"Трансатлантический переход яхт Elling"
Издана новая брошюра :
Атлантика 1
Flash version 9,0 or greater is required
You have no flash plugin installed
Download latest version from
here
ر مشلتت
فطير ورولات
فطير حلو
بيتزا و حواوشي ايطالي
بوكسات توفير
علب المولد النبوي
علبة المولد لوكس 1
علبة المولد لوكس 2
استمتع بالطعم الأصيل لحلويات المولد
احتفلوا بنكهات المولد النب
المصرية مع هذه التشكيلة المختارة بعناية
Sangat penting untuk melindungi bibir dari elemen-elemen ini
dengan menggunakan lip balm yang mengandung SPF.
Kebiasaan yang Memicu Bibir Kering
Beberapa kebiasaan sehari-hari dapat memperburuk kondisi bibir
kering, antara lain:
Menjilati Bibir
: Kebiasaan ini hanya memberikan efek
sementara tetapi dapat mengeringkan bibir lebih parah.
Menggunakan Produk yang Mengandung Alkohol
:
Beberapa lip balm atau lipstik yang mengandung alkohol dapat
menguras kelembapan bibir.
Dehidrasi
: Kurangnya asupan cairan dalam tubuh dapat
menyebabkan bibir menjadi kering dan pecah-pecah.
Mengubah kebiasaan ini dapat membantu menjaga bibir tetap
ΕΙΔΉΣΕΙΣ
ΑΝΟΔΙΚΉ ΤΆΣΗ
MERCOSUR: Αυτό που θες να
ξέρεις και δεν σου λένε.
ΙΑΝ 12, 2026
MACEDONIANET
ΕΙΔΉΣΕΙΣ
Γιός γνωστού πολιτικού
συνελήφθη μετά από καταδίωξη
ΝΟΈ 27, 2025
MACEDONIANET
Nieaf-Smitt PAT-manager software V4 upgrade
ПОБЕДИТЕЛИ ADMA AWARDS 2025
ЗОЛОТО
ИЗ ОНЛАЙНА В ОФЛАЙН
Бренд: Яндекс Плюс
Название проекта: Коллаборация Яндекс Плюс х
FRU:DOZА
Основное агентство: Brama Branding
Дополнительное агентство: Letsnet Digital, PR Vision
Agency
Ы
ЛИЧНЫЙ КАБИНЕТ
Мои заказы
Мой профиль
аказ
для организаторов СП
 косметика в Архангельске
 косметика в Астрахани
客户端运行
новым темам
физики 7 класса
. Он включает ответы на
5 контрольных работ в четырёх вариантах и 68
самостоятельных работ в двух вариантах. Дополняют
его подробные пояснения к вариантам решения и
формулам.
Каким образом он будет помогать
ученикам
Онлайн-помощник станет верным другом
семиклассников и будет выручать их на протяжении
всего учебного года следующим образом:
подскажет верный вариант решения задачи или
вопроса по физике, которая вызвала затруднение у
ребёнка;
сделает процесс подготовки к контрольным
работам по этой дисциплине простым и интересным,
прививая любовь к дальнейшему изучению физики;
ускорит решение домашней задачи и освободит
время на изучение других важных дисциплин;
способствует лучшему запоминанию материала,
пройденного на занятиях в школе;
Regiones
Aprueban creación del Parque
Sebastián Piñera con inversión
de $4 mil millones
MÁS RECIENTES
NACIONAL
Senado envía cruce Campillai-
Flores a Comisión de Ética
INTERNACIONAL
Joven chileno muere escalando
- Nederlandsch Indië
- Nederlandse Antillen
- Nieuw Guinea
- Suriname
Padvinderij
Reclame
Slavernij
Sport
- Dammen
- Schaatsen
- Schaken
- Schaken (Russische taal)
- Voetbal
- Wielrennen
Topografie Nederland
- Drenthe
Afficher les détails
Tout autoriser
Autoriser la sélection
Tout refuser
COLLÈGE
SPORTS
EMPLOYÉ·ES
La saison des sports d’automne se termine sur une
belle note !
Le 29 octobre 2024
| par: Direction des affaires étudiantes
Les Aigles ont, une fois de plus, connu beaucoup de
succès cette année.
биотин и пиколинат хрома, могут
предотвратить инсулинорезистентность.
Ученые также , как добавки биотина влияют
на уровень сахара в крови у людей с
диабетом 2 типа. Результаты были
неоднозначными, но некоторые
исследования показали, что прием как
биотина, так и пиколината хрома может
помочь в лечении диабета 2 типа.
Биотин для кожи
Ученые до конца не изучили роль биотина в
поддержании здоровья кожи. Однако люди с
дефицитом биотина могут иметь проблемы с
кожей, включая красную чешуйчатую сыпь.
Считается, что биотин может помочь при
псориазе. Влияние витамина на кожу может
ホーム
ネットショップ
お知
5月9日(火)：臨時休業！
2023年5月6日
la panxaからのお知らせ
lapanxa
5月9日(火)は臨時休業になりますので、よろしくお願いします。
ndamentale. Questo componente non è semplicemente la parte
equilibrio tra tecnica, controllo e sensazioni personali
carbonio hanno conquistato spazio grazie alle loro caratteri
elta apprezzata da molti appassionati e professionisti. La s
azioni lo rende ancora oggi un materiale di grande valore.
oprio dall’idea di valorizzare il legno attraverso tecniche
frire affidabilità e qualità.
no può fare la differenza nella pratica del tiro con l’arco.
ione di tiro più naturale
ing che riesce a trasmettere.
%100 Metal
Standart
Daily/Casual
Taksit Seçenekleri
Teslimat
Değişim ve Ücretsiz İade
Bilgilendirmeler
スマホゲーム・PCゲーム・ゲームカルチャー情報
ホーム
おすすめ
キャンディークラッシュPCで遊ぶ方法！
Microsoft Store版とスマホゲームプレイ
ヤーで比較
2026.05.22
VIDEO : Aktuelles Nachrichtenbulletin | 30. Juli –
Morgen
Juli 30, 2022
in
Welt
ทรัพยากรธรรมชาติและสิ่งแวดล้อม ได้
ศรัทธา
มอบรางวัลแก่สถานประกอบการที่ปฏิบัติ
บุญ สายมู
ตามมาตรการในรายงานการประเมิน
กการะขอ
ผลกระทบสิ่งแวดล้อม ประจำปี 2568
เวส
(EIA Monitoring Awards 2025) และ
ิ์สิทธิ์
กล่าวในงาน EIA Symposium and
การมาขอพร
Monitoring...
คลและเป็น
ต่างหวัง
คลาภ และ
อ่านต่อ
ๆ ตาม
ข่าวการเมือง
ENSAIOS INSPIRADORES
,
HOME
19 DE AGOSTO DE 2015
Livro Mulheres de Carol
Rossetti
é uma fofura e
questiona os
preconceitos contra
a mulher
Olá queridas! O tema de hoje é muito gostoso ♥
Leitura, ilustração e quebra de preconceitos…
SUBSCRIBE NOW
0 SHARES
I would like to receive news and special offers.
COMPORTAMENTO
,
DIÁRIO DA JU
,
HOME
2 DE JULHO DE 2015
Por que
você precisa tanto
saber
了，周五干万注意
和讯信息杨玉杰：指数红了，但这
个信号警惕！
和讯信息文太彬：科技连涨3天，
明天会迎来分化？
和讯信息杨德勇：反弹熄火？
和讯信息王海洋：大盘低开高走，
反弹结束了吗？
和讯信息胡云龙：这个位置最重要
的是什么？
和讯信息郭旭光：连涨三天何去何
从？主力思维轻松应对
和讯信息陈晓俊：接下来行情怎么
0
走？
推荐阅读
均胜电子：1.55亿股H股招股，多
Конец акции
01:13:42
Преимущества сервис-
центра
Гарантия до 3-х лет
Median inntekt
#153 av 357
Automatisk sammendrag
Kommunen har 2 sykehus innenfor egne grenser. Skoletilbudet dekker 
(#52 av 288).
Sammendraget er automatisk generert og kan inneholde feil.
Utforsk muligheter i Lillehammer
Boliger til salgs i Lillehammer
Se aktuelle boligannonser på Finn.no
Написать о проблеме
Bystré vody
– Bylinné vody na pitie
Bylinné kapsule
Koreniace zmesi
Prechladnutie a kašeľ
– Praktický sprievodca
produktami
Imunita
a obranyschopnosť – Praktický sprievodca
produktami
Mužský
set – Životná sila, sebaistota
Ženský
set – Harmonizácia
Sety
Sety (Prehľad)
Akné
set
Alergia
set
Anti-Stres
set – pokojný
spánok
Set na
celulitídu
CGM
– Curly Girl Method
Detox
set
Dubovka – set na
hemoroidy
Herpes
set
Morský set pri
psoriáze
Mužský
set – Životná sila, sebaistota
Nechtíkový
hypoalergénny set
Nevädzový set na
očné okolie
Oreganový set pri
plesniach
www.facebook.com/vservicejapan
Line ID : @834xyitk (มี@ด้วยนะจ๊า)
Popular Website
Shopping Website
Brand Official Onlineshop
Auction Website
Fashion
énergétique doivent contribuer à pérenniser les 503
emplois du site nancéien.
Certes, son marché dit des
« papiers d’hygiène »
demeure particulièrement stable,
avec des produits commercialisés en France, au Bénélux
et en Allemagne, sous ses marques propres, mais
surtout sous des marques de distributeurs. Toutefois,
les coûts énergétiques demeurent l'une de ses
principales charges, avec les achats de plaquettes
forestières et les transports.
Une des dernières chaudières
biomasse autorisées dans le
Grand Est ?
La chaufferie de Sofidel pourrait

======

To do - Each line from the start of the listing above through the line containing "ΙΑΝ 12, 2026" should be copied exactly, please, with no other lines added.

Written reply -
"Трансатлантический переход яхт Elling"
Издана новая брошюра :
Атлантика 1
Flash version 9,0 or greater is required
You have no flash plugin installed
Download latest version from
here
ر مشلتت
فطير ورولات
فطير حلو
بيتزا و حواوشي ايطالي
بوكسات توفير
علب المولد النبوي
علبة المولد لوكس 1
علبة المولد لوكس 2
استمتع بالطعم الأصيل لحلويات المولد
احتفلوا بنكهات المولد النب
المصرية مع هذه التشكيلة المختارة بعناية
Sangat penting untuk melindungi bibir dari elemen-elemen ini
dengan menggunakan lip balm yang mengandung SPF.
Kebiasaan yang Memicu Bibir Kering
Beberapa kebiasaan sehari-hari dapat memperburuk kondisi bibir
kering, antara lain:
Menjilati Bibir
: Kebiasaan ini hanya memberikan efek
sementara tetapi dapat mengeringkan bibir lebih parah.
Menggunakan Produk yang Mengandung Alkohol
:
Beberapa lip balm atau lipstik yang mengandung alkohol dapat
menguras kelembapan bibir.
Dehidrasi
: Kurangnya asupan cairan dalam tubuh dapat
menyebabkan bibir menjadi kering dan pecah-pecah.
Mengubah kebiasaan ini dapat membantu menjaga bibir tetap
ΕΙΔΉΣΕΙΣ
ΑΝΟΔΙΚΉ ΤΆΣΗ
MERCOSUR: Αυτό που θες να
ξέρεις και δεν σου λένε.
ΙΑΝ 12, 2026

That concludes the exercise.